## Teks Kajian
____________

Jika Anda melakukan ziarah kubur, misalnya beberapa hari
menjelang lebaran, bisa dipastikan kuburan ramai oleh peziarah. Ada yang
merupakan penduduk desa tempat makam berada. Namun ada juga dari sanak famili
yang sudah tersebar di berbagai wilayah.
Tradisi ini sudah berlangsung sangat lama. Tidak ada yang
tahu secara pasti kapan dimulainya. Beberapa riset menyebutkan bahwa tradisi
ini sudah ada ketika Islam mulai masuk ke Jawa. Interaksi antara Islam dengan
budaya lokal memunculkan tradisi ziarah kubur sebagaimana yang sekarang ini
kita saksikan.
Beberapa Bentuk
Jika kita cermati, ziarah kubur merupakan fenomena yang
biasa. Namun di tangan peneliti, ada saja dimensi menarik yang ditemukan. Salah
satunya adalah aneka bentuk ziarah kubur.
Muhammad Sholikin (2012) membagi fenomena ziarah kubur ke
dalam bentuk. Pertama, ziarah kubur yang dilakukan oleh orang-orang
mulia kepada orang sesama orang mulia yang sudah meninggal dunia. Kedua, ziarah
kubur yang dilakukan oleh orang awam kepada sesama orang awam. Ketiga, ziarah
yang dilakukan oleh orang mulia ke kuburan orang awam. Dan keempat, ziarah
yang dilakukan oleh orang awam ke kuburan orang-orang yang mulia.
Fenomena ziarah wali yang belakangan semakin marak
merupakan aktualisasi bentuk ziarah keempat. Ziarah ini dilakukan kepada wali,
ulama, kiai, dan orang-orang alim. Setiap daerah memiliki wali yang makamnya
menjadi tujuan berziarah.

____________

## Data Tercatat
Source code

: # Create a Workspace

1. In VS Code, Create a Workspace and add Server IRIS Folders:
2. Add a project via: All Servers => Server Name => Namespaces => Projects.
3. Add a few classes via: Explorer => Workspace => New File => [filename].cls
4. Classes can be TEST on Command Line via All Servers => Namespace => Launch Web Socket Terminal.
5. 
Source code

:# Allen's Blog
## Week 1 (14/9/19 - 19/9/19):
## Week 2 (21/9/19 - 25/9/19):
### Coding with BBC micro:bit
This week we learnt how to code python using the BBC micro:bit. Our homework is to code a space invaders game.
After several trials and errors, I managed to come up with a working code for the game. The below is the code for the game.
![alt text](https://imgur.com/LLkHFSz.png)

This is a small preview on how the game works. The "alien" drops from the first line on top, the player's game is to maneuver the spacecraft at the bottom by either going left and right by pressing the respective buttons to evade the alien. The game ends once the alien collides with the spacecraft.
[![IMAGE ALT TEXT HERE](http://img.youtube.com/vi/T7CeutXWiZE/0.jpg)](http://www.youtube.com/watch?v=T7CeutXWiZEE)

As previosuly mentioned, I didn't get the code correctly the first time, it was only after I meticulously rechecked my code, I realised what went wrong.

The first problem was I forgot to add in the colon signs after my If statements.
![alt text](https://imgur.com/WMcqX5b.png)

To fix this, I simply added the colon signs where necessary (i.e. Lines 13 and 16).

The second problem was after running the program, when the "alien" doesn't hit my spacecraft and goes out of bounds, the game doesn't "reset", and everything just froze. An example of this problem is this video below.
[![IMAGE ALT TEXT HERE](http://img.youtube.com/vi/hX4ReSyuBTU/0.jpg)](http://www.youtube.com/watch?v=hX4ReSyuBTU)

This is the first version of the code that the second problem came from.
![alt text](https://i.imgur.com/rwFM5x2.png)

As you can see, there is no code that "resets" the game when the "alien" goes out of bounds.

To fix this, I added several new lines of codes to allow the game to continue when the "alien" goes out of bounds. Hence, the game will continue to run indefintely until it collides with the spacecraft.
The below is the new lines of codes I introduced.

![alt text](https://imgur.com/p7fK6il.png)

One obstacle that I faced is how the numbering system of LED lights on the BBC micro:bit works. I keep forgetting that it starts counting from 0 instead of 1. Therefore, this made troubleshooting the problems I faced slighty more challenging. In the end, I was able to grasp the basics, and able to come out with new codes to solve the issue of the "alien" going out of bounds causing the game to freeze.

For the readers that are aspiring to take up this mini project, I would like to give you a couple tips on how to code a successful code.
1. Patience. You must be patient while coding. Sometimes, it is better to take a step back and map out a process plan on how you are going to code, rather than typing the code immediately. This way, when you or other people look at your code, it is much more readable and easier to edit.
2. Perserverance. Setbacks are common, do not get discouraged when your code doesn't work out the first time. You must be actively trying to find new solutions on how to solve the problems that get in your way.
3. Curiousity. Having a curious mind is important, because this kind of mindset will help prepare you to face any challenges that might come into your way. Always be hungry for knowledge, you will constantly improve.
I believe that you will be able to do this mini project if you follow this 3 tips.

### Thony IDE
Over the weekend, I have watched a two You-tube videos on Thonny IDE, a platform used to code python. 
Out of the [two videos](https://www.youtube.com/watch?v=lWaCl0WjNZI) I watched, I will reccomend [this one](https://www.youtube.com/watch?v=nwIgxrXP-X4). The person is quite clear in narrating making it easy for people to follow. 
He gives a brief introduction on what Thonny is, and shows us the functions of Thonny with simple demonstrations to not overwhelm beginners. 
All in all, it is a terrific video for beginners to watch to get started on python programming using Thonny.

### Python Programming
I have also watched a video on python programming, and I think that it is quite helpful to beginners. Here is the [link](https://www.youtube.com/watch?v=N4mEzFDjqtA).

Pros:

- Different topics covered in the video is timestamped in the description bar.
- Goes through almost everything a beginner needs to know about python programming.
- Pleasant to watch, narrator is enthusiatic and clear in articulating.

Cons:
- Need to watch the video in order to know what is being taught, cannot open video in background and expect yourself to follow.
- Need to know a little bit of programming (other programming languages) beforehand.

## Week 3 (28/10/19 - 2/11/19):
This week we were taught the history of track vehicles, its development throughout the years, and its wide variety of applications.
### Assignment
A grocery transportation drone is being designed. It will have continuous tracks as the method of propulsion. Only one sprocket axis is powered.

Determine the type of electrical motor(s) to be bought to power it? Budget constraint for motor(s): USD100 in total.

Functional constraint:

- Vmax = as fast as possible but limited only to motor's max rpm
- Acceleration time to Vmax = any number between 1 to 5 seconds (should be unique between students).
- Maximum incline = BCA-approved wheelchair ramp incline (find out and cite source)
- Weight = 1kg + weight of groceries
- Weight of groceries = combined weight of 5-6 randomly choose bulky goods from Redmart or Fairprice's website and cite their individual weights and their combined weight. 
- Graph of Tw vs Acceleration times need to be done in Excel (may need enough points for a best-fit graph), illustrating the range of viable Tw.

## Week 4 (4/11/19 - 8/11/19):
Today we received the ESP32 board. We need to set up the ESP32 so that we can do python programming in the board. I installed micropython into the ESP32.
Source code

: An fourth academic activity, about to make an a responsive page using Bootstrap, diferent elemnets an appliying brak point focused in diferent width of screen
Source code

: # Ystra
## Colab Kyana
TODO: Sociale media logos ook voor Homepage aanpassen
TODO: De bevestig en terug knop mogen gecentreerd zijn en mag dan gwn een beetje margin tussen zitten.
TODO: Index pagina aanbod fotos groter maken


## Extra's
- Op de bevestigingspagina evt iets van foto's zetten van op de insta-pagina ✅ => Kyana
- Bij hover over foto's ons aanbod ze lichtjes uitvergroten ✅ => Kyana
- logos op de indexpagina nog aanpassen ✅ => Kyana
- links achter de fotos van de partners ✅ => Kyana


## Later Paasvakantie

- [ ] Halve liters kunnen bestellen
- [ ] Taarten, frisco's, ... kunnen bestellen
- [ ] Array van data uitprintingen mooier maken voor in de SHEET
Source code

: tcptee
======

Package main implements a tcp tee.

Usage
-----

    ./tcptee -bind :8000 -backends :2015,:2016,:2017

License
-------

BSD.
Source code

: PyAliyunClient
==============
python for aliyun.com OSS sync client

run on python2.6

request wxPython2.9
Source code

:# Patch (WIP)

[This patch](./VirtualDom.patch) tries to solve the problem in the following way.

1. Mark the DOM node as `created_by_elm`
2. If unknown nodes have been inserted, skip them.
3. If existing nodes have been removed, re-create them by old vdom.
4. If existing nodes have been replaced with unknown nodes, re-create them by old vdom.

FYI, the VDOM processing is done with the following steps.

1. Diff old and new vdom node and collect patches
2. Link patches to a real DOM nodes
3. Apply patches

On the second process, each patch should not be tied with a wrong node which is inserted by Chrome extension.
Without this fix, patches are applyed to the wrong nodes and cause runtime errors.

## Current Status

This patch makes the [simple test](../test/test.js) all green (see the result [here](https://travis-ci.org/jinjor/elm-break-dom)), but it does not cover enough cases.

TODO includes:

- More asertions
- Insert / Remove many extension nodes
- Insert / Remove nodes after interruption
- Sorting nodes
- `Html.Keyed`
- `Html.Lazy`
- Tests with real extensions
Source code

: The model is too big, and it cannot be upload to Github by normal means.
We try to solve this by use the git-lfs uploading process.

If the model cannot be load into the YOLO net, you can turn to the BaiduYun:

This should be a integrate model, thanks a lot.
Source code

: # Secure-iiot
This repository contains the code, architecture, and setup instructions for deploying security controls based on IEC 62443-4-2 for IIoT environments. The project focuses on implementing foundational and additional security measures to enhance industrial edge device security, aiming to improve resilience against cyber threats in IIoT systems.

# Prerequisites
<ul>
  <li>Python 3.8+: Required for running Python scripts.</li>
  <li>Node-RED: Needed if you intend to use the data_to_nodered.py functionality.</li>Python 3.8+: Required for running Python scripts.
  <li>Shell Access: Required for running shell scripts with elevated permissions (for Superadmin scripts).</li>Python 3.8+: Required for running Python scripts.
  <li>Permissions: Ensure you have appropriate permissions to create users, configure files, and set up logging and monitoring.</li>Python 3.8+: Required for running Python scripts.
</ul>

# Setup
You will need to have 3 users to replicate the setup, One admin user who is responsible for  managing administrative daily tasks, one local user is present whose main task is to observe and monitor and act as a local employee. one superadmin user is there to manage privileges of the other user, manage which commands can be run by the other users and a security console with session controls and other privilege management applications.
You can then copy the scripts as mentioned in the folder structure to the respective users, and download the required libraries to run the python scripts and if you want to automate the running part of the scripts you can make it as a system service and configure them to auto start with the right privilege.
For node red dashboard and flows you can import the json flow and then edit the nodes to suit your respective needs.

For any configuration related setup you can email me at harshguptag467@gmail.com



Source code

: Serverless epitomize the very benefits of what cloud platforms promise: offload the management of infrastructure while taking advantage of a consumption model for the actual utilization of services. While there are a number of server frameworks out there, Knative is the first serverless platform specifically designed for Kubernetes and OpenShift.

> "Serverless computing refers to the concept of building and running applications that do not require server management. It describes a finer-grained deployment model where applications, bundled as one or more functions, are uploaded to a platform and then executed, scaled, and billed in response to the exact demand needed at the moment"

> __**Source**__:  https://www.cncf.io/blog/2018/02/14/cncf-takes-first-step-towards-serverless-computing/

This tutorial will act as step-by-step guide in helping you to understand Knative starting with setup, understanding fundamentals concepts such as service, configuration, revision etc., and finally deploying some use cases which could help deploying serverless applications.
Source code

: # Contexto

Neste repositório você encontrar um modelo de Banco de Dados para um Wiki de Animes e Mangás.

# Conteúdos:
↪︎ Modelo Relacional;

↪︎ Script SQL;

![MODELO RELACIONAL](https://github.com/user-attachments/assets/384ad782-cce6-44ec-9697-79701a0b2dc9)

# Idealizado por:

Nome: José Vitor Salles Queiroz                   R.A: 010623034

____________

## Terapkan Bacaan
1/ Susunlah sebagai daftar bernomor seluruh baris entri, mulai dari baris yang memuat "## Current Status" hingga baris yang memuat "This repository contains", dengan menghilangkan baris kosong.
2/ Lanjutkan teks tentang ziarah kubur tersebut dari kalimat terakhirnya.

## Jawaban Tugas
1/
1. ## Current Status
2. This patch makes the [simple test](../test/test.js) all green (see the result [here](https://travis-ci.org/jinjor/elm-break-dom)), but it does not cover enough cases.
3. TODO includes:
4. - More asertions
5. - Insert / Remove many extension nodes
6. - Insert / Remove nodes after interruption
7. - Sorting nodes
8. - `Html.Keyed`
9. - `Html.Lazy`
10. - Tests with real extensions
11. Source code
12. : The model is too big, and it cannot be upload to Github by normal means.
13. We try to solve this by use the git-lfs uploading process.
14. If the model cannot be load into the YOLO net, you can turn to the BaiduYun:
15. This should be a integrate model, thanks a lot.
16. Source code
17. : # Secure-iiot
18. This repository contains the code, architecture, and setup instructions for deploying security controls based on IEC 62443-4-2 for IIoT environments. The project focuses on implementing foundational and additional security measures to enhance industrial edge device security, aiming to improve resilience against cyber threats in IIoT systems.

2/
Riset yang dilaksanakan oleh Chaer dan Setiawan [2017]
menemukan bahwa ziarah memberikan pengalaman dan andil besar dalam pembentukan
dan pembaruan tatanan sosial. Hal ini bermakna bahwa ziarah itu tidak hanya
memberikan makna dan implikasi secara personal tetapi juga secara sosial.
Hikmah
Ziarah kubur memberikan banyak hikmah. Pertama, pendidikan.
Kita sekarang ini bukan sesuatu yang tiba-tiba, melainkan memiliki pertautan
dan kaitan dengan orang tua, guru, kerabat, dan orang-orang yang banyak. Keberadaan
kita dipengaruhi oleh banyak pihak dalam proses interaksi kehidupan yang dinamis.
Lewat ziarah, kita menjalani ”pendidikan” tentang penghormatan kepada
orang-orang tertentu tidak hanya semasa hidup, tetapi juga ketika sudah wafat.
Kedua, doa terhadap orang yang sudah dikubur. Ini penting sekali
karena doa itu merupakan pengharapan kita kepada Allah agar mereka yang sudah meninggal
diampuni dosanya, pahalanya diterima, dan mendapatkan tempat terbaik di sisi
Allah.
Sumanto Al-Qurtuby [2022] menulis bahwa ziarah kubur adalah
bagian dari cinta kasih, kebaktian, dan ”upaya spiritual” untuk merawat
silaturrahmi dengan mereka yang sudah berpulang terlebih dulu.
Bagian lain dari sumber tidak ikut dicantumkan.